• _SUPPLIED INFORMATION_

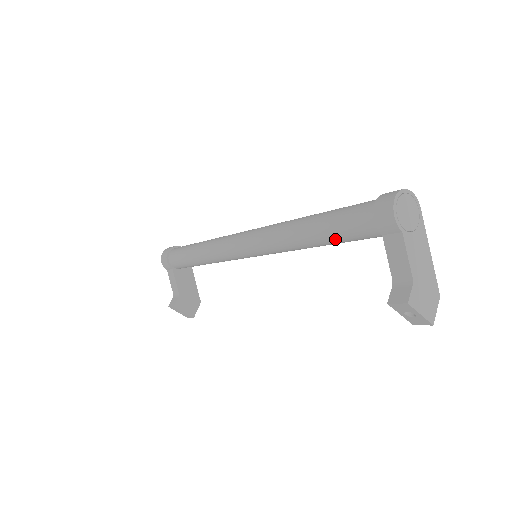
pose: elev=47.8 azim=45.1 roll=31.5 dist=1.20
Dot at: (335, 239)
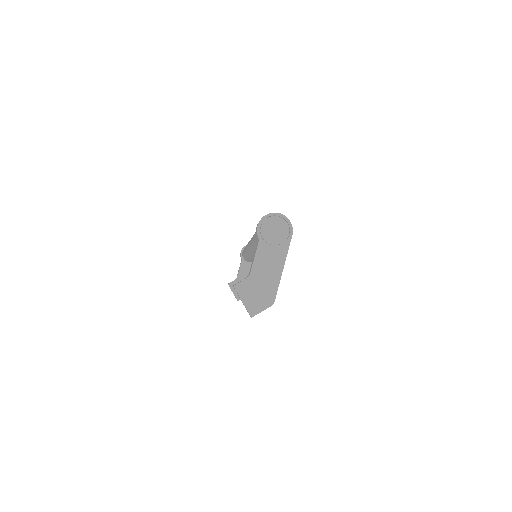
Dot at: (256, 243)
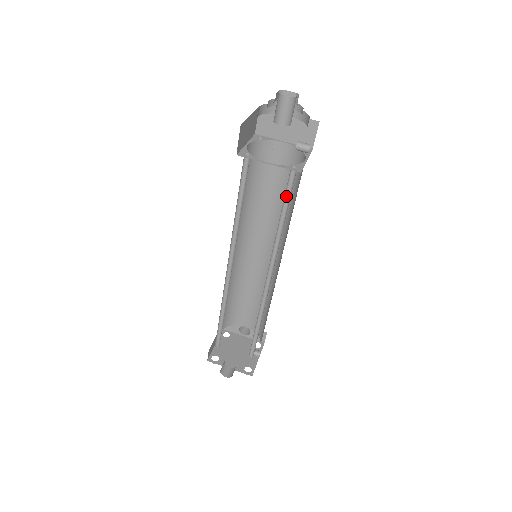
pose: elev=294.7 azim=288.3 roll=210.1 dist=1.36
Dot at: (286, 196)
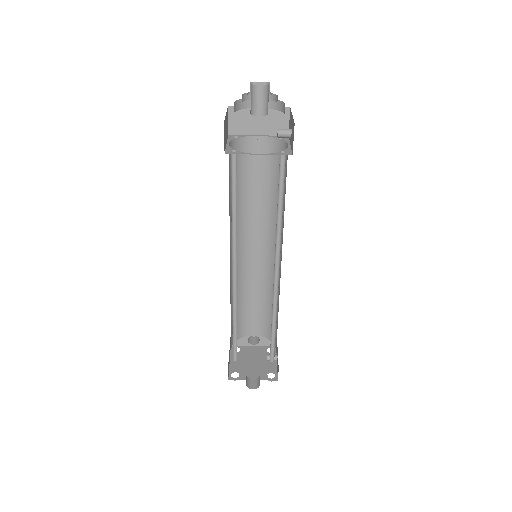
Dot at: (279, 184)
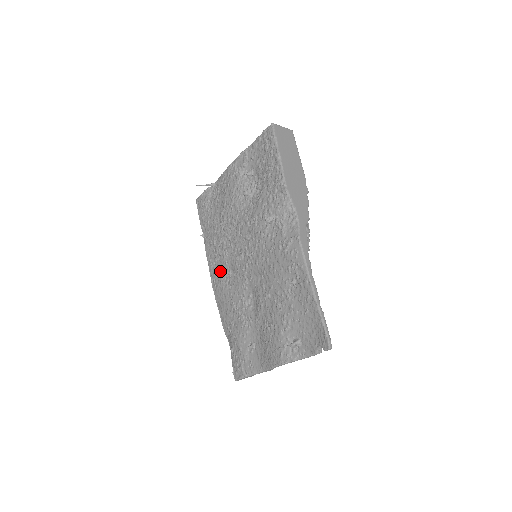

• _STATED PROBLEM_
Gather every line from the rows above that contains the string "elev". Case counts.

• _EXERCISE ANSWER_
pose: elev=47.8 azim=45.1 roll=31.5 dist=1.20
pose: elev=294.7 azim=288.3 roll=210.1 dist=1.36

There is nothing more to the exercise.